§ AIM OF THE TASK:
Of all the lines below, output only those starting at the one with "The reason for" and ending at the one with "Extracellular adenosine production", both ends included, exactly as written.

§ DATA EXTRACT:
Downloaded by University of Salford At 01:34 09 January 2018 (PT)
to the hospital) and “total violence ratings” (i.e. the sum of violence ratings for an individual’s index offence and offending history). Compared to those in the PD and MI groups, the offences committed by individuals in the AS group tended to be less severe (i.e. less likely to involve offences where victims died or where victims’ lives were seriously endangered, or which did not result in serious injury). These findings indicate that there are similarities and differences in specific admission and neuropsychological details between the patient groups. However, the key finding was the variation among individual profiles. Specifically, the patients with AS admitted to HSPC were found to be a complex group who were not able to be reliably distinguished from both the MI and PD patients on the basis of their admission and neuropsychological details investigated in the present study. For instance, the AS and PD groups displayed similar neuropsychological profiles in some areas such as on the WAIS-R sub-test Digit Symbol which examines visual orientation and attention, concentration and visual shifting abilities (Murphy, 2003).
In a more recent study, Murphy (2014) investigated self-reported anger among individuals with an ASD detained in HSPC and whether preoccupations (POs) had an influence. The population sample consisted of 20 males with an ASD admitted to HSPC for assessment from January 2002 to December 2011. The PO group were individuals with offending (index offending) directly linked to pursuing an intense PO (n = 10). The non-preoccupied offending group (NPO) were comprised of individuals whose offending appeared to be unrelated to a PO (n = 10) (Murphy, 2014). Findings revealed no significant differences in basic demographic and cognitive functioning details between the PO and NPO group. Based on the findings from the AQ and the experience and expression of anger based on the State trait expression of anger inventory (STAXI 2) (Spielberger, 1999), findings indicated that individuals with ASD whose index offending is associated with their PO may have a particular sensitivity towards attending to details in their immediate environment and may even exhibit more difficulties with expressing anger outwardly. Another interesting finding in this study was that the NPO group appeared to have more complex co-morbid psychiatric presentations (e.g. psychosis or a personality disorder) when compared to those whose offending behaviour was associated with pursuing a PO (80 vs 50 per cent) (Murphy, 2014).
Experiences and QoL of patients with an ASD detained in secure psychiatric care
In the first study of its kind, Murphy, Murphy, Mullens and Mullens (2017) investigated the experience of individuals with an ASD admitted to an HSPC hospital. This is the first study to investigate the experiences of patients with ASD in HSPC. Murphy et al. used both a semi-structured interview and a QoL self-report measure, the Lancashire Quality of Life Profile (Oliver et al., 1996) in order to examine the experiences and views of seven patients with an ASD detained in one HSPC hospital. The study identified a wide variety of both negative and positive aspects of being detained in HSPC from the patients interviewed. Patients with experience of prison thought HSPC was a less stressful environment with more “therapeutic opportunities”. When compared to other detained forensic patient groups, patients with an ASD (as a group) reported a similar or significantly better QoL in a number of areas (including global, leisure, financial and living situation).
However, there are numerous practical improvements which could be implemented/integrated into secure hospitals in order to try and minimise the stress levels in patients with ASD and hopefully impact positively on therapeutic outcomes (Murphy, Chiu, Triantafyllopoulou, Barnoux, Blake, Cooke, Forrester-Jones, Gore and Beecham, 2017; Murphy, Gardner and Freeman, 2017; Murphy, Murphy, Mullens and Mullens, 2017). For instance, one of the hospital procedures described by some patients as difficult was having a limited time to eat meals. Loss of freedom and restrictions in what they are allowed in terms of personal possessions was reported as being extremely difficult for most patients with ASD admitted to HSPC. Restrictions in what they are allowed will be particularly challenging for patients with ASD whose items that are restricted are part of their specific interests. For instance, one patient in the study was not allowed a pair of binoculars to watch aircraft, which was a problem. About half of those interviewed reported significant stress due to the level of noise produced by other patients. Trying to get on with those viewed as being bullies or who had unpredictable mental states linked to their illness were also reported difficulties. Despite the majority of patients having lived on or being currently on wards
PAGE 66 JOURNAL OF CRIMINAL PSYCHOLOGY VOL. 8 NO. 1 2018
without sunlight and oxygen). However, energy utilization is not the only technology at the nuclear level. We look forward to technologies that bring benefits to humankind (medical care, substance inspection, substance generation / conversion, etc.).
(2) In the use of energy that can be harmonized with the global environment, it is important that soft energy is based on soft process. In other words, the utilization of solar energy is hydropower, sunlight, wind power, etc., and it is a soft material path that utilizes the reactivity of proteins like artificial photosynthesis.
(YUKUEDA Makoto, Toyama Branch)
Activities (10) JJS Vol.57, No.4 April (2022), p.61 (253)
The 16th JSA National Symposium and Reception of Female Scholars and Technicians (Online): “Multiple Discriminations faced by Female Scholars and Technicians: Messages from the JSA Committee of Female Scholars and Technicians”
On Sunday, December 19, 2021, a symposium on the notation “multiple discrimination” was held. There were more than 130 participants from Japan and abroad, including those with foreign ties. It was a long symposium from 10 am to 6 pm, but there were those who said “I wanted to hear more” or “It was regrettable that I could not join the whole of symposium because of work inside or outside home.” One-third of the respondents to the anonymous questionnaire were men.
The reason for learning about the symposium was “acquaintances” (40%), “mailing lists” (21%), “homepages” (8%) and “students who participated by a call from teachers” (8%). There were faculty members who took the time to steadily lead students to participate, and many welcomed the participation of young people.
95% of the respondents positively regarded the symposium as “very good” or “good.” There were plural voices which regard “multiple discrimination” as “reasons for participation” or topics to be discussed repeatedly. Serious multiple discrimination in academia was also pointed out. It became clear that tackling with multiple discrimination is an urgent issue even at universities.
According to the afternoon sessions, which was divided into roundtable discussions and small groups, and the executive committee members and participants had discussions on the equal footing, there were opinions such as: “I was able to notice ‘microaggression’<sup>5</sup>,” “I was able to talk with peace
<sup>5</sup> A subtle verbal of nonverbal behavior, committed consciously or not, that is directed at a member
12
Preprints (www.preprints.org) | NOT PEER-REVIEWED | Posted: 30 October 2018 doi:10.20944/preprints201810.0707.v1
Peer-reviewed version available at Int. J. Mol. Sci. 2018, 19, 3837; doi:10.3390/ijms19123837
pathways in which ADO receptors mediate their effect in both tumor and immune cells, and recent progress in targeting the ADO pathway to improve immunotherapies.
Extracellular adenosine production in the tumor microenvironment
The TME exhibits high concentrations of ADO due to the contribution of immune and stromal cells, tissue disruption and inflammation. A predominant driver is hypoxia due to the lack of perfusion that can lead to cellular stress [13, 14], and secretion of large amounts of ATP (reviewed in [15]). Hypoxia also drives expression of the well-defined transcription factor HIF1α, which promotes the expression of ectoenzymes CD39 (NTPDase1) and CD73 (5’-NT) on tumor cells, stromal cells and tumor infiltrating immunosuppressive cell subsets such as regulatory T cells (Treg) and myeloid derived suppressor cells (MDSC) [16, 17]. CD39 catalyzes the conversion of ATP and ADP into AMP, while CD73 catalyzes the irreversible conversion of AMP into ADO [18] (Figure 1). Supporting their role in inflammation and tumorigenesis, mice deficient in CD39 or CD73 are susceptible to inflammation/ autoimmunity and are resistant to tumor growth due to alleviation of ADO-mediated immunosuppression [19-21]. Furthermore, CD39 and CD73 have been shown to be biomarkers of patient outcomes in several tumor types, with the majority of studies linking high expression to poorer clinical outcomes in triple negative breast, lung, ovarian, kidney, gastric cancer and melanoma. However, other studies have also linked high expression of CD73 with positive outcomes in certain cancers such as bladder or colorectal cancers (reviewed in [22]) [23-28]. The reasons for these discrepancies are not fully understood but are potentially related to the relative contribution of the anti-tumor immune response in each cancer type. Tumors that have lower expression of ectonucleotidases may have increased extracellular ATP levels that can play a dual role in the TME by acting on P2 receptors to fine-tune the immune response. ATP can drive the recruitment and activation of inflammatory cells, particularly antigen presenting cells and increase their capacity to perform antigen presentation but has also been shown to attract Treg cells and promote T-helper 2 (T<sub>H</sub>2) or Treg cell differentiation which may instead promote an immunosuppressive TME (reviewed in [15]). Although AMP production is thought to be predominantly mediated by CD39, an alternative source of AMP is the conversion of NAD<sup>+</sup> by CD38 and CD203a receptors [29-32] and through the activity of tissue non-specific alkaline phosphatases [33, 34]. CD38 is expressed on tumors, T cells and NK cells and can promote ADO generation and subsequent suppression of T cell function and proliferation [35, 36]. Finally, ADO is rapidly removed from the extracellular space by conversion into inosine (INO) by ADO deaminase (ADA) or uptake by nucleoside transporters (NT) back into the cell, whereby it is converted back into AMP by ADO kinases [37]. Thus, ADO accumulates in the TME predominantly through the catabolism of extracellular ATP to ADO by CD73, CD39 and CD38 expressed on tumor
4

§ SOLUTION TO THE PROBLEM:
The reason for learning about the symposium was “acquaintances” (40%), “mailing lists” (21%), “homepages” (8%) and “students who participated by a call from teachers” (8%). There were faculty members who took the time to steadily lead students to participate, and many welcomed the participation of young people.
95% of the respondents positively regarded the symposium as “very good” or “good.” There were plural voices which regard “multiple discrimination” as “reasons for participation” or topics to be discussed repeatedly. Serious multiple discrimination in academia was also pointed out. It became clear that tackling with multiple discrimination is an urgent issue even at universities.
According to the afternoon sessions, which was divided into roundtable discussions and small groups, and the executive committee members and participants had discussions on the equal footing, there were opinions such as: “I was able to notice ‘microaggression’<sup>5</sup>,” “I was able to talk with peace
<sup>5</sup> A subtle verbal of nonverbal behavior, committed consciously or not, that is directed at a member
12
Preprints (www.preprints.org) | NOT PEER-REVIEWED | Posted: 30 October 2018 doi:10.20944/preprints201810.0707.v1
Peer-reviewed version available at Int. J. Mol. Sci. 2018, 19, 3837; doi:10.3390/ijms19123837
pathways in which ADO receptors mediate their effect in both tumor and immune cells, and recent progress in targeting the ADO pathway to improve immunotherapies.
Extracellular adenosine production in the tumor microenvironment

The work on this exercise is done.